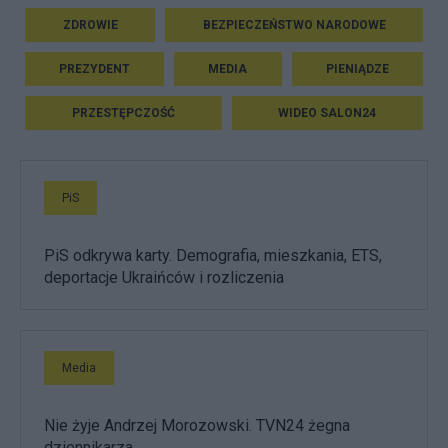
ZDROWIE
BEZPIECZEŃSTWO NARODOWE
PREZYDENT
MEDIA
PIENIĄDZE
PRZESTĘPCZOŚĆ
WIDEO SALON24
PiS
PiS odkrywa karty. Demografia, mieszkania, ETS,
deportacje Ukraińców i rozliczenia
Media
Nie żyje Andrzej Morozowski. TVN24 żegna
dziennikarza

━━━━━━━━━━━━━━━━━━━━━━━━━━━━━━

• Work to be completed
Rewrite every line of text from all the records above as a Markdown table with the columns "Row" and "Text," numbering each line and skipping blank ones. Leave the pictures out of your answer.

• Answer to this problem
| Row | Text |
|---|---|
| 1 | ZDROWIE |
| 2 | BEZPIECZEŃSTWO NARODOWE |
| 3 | PREZYDENT |
| 4 | MEDIA |
| 5 | PIENIĄDZE |
| 6 | PRZESTĘPCZOŚĆ |
| 7 | WIDEO SALON24 |
| 8 | PiS |
| 9 | PiS odkrywa karty. Demografia, mieszkania, ETS, |
| 10 | deportacje Ukraińców i rozliczenia |
| 11 | Media |
| 12 | Nie żyje Andrzej Morozowski. TVN24 żegna |
| 13 | dziennikarza |